The sake of this post is going to be steps I've personally learned to take in optimizing a function, so please feel free to fill me in on something I don't know, add further comments or ask questions. I'm still an aspiring programmer, and thought it would be cool to have a "full fledged" math library that I could tie into my game engine that's cross-platform in nature.  As such, I thought if I ever needed my own data type, it would be useful to be able to perform mathematical operations on it, which means I might need my own math library; of course I could try converting to a format supported for the hardware, as it'd typically be faster, but at this point I'm more concerned about learning what goes on behind the math library.  And for whatever reason, if you needed a higher precision, then you'd need a custom math library anyway.

So, recently I started looking up how to program a sin function; I didn't find much, but I did find a Wikipedia article that detailed a mathematical model for sin, which you can find here: Trigonometric functions - Series definitions.  You can view the function below:

Now I'm going to write this function in C++, and the main question we're looking at here is: How do I go about optimizing a function?(Not so much concerned about language semantics as basic fundamentals you should try to apply in just about any language) Here's the function quickly typed up, notice I chose to write it as an iterative function than as a recursive function.  A recursive function will always be slower than an iterative function, which are not the details of this post, but it has to do with the stack and storing return variables and unwrapping the stack, etc.
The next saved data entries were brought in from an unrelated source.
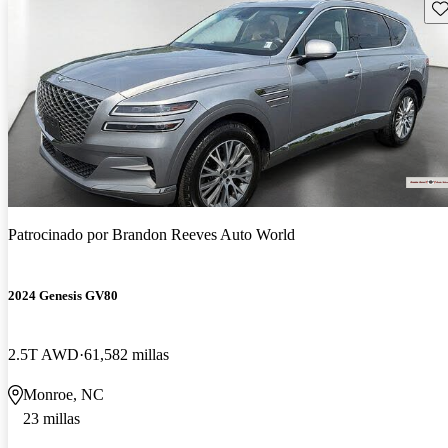
Gu
Patrocinado por
Brandon Reeves Auto World
2024 Genesis GV80
2.5T AWD
61,582 millas
Monroe, NC
23 millas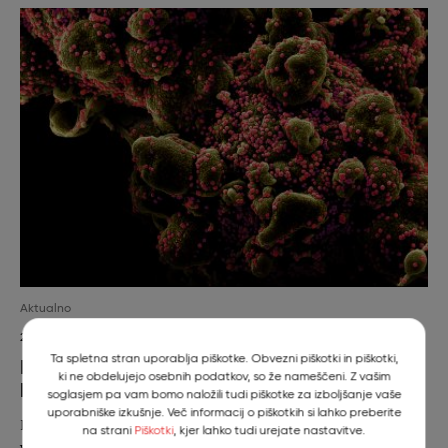
Aktualno
2. Marec 2020
Ta spletna stran uporablja piškotke. Obvezni piškotki in piškotki,
Koronavirus – priporočila lastnikom
ki ne obdelujejo osebnih podatkov, so že nameščeni. Z vašim
ljubiteljskih vrst živali
soglasjem pa vam bomo naložili tudi piškotke za izboljšanje vaše
uporabniške izkušnje. Več informacij o piškotkih si lahko preberite
Priporočila Veterinarske fakultete lastnikom ljubiteljskih
na strani
Piškotki
, kjer lahko tudi urejate nastavitve.
vrst domačih živali ob pojavu okužbe s koronavirusom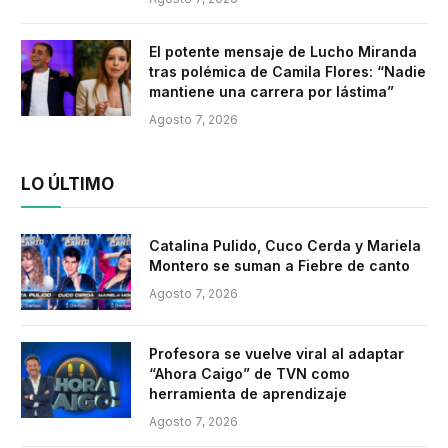
El potente mensaje de Lucho Miranda
tras polémica de Camila Flores: “Nadie
mantiene una carrera por lástima”
Agosto 7, 2026
LO ÚLTIMO
Catalina Pulido, Cuco Cerda y Mariela
Montero se suman a Fiebre de canto
Agosto 7, 2026
Profesora se vuelve viral al adaptar
“Ahora Caigo” de TVN como
herramienta de aprendizaje
Agosto 7, 2026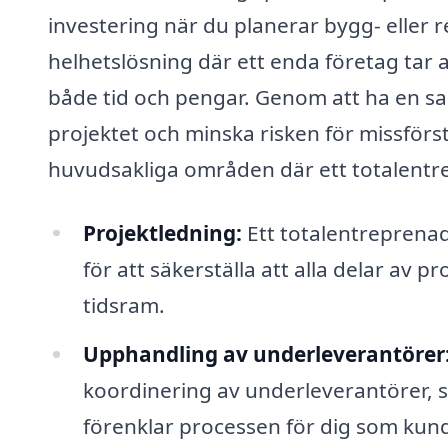
investering när du planerar bygg- eller
helhetslösning där ett enda företag tar 
både tid och pengar. Genom att ha en sa
projektet och minska risken för missförs
huvudsakliga områden där ett totalentrep
Projektledning:
Ett totalentreprena
för att säkerställa att alla delar av 
tidsram.
Upphandling av underleverantörer
koordinering av underleverantörer, s
förenklar processen för dig som kun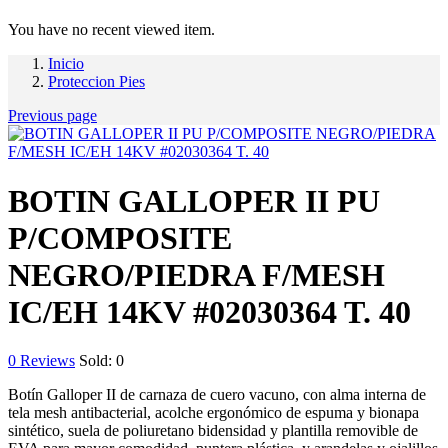
You have no recent viewed item.
Inicio
Proteccion Pies
Previous page
BOTIN GALLOPER II PU
P/COMPOSITE
NEGRO/PIEDRA F/MESH
IC/EH 14KV #02030364 T. 40
0
Reviews
Sold:
0
Botín Galloper II de carnaza de cuero vacuno, con alma interna de
tela mesh antibacterial, acolche ergonómico de espuma y bionapa
sintético, suela de poliuretano bidensidad y plantilla removible de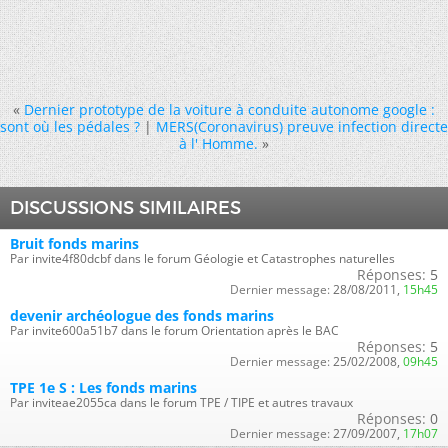
«
Dernier prototype de la voiture à conduite autonome google :
sont où les pédales ?
|
MERS(Coronavirus) preuve infection directe
à l' Homme.
»
DISCUSSIONS SIMILAIRES
Bruit fonds marins
Par invite4f80dcbf dans le forum Géologie et Catastrophes naturelles
Réponses:
5
Dernier message:
28/08/2011,
15h45
devenir archéologue des fonds marins
Par invite600a51b7 dans le forum Orientation après le BAC
Réponses:
5
Dernier message:
25/02/2008,
09h45
TPE 1e S : Les fonds marins
Par inviteae2055ca dans le forum TPE / TIPE et autres travaux
Réponses:
0
Dernier message:
27/09/2007,
17h07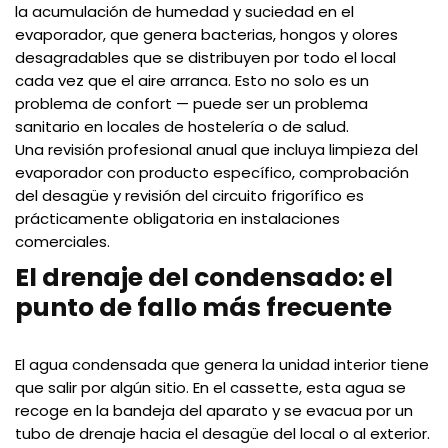
la acumulación de humedad y suciedad en el
evaporador, que genera bacterias, hongos y olores
desagradables que se distribuyen por todo el local
cada vez que el aire arranca. Esto no solo es un
problema de confort — puede ser un problema
sanitario en locales de hostelería o de salud.
Una revisión profesional anual que incluya limpieza del
evaporador con producto específico, comprobación
del desagüe y revisión del circuito frigorífico es
prácticamente obligatoria en instalaciones
comerciales.
El drenaje del condensado: el
punto de fallo más frecuente
El agua condensada que genera la unidad interior tiene
que salir por algún sitio. En el cassette, esta agua se
recoge en la bandeja del aparato y se evacua por un
tubo de drenaje hacia el desagüe del local o al exterior.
  1. Try to always write your performance function as an iterative function rather than a recursive one.
// size_t n, is the number of loops; the higher number of loops, the higher the precision
template <class T>
inline T MathUtil<T>::Sin(const T& val, const size_t n)
{
	T num = val;

	for(size_t i = 1; i <= n; ++i)
	{
		size_t odd = 2 * i + 1;

		// Factorial is written elsewhere
		num += powf(-1, i) * powf(val, odd) / Factorial(odd);
	}

	return num;
}

Which you could use like this:

double result = Sin<>(1.0,12);
// or:
result = Sin<double>(1,12);

So this is a very simple function, and in release mode runs close to what the real thing does.  Here's the results in debug: my sin: 3.57916ms std sin: 0.346908ms   If you look back to the image, you'll see (-1)^n.  This function merely alternates the addition and subtraction of our function, which can be simplified to this:

// size_t n, is the number of loops; the higher number of loops, the higher the precision
template <class T>
inline T MathUtil<T>::Sin(const T& val, const size_t n)
{
	T num = val;

	for(size_t i = 1; i <= n; ++i)
	{
		size_t odd = 2 * i + 1;

		// Factorial is written elsewhere
		if(i % 2 == 0)
		{
			num += powf(val, odd) / MathUtil::Factorial(odd);
		}
		else
		{
			num -= powf(val, odd) / MathUtil::Factorial(odd);
		}
	}

	return num;
}

This results in new times (remember, times will vary): my sin: 2.68451ms std sin: 0.348312ms Notice this does help our performance, though it's frankly a minimal change.  There are a few more things we can simplify out that are crucial, we're redoing the factorial calculations, as well as the power calculations every loop.  We can add these operations up through the loop.  Look back to the image, you'll notice as we through the loop, we'll start with 1!, then 3!, then 5!.  We're iterating through odd numbers, and we can compound the operations as 5! contains 3!: 5 * 4 * 3!.  3! contains 1!: 3 * 2 * 1!.  So we just need to have a variable to store the factor total, and the number we're currently on; multiply the stored total by the number - 1 and the number, as shown before.  Again, if we're in the loop at number 7, then we have 5! stored from the previous loop, multiply that by 6 then by 7.  In the next loop 7! x 8 then by 9.  Etc.  We can also do this with the odd exponent.  We now have the new function below.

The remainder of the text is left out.